# Document segment
**********
Device-control Characters Outside of Excel
Hex editors can reveal and rectify some character codes within a file before they cause trouble. American Standard Code for Information Interchange (ASCII) codes x01 through x1F (1 through 31 decimal) are generally used to control devices and are normally not data. Replacing these device-control characters with a blank space (ASCII code x20, i.e., decimal 32) usually does not harm the data content and may be necessary for the file to properly process import and verification commands in the data analysis software.

Challenging Report Files
Report files were designed to be pleasing to read. They contain white space, page and column headers, and items that are not data. Turning a report file into data depends on consistent physical placement of data horizontally and vertically on the report. Many import tools rely on this consistency to turn the report into data. Some software tools may have difficulty distinguishing the location of data if it drifts (i.e., left or right, or up or down) within the report.
**********
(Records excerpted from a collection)
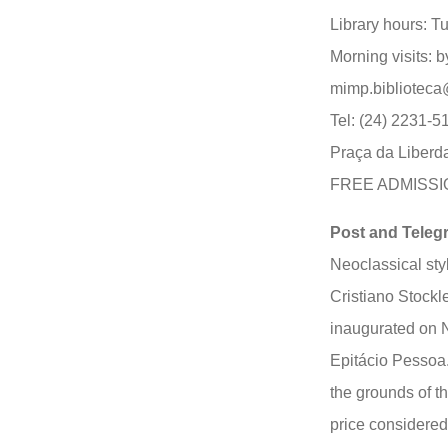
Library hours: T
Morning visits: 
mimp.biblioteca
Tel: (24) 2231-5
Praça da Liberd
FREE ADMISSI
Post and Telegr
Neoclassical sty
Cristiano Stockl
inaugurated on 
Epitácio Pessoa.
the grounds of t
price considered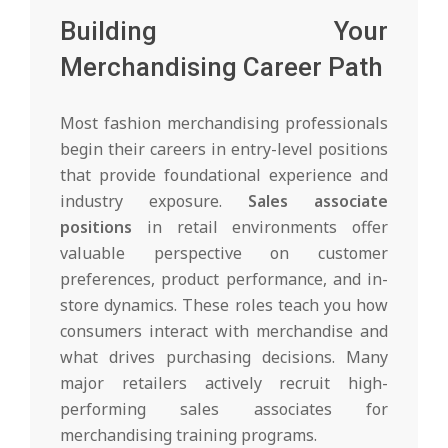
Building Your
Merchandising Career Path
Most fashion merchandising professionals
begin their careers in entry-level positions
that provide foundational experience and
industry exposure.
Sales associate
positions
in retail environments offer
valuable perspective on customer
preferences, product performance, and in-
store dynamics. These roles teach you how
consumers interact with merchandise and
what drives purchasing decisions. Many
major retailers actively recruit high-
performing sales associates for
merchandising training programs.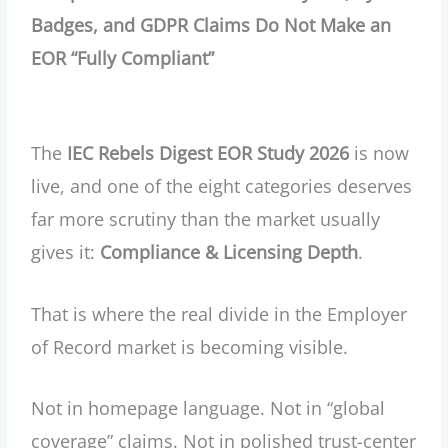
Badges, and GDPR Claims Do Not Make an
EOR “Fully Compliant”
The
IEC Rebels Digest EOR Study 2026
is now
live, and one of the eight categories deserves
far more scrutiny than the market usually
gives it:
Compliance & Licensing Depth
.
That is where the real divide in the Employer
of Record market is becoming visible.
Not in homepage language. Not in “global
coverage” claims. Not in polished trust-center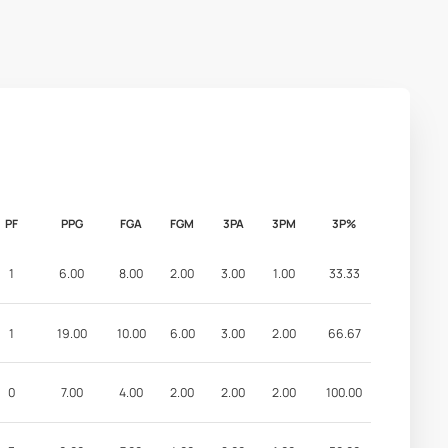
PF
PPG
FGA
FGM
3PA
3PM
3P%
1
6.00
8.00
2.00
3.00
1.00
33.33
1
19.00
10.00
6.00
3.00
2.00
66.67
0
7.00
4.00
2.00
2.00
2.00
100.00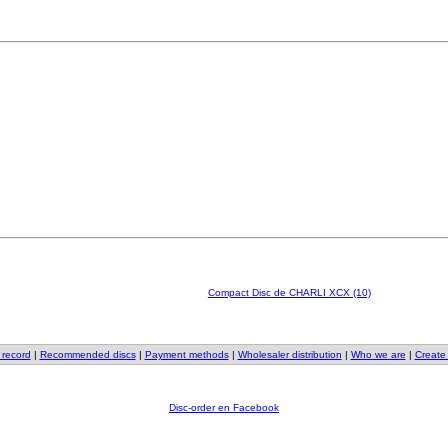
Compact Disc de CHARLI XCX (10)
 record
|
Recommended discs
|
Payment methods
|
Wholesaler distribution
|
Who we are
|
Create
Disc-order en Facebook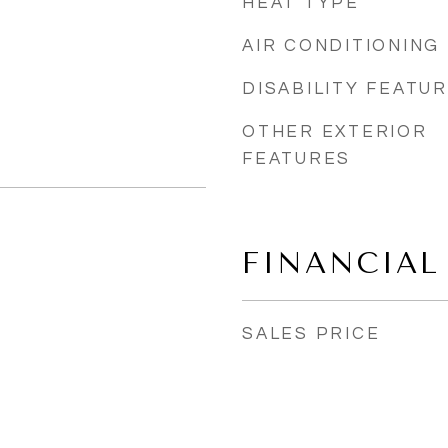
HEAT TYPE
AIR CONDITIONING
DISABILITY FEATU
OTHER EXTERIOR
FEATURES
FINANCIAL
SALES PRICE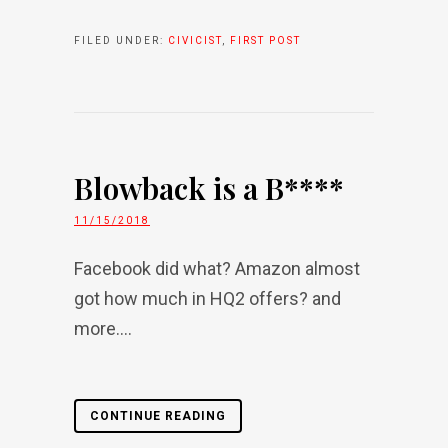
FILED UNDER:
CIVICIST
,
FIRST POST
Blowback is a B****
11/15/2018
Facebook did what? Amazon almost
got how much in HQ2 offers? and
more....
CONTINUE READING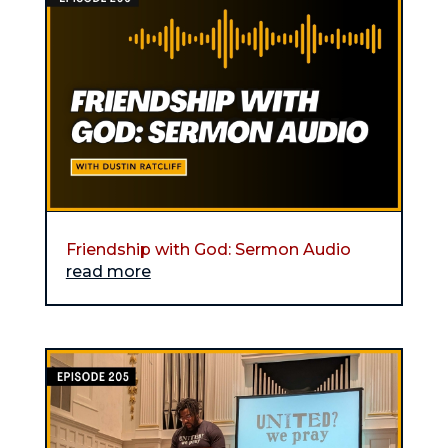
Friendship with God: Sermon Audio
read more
**********
# Work to be completed
Condense the paragraph beginning "Report files were designed" in the passage on device-control characters and report files into a short bulleted list that keeps its main facts.

# Expected output
- Report files are designed for readability. They include white space, page and column headers, and items that are not data.
- Many import tools turn a report into data, and this depends on data being placed consistently both horizontally and vertically.
- Some software tools may have trouble locating data that drifts left, right, up or down within the report.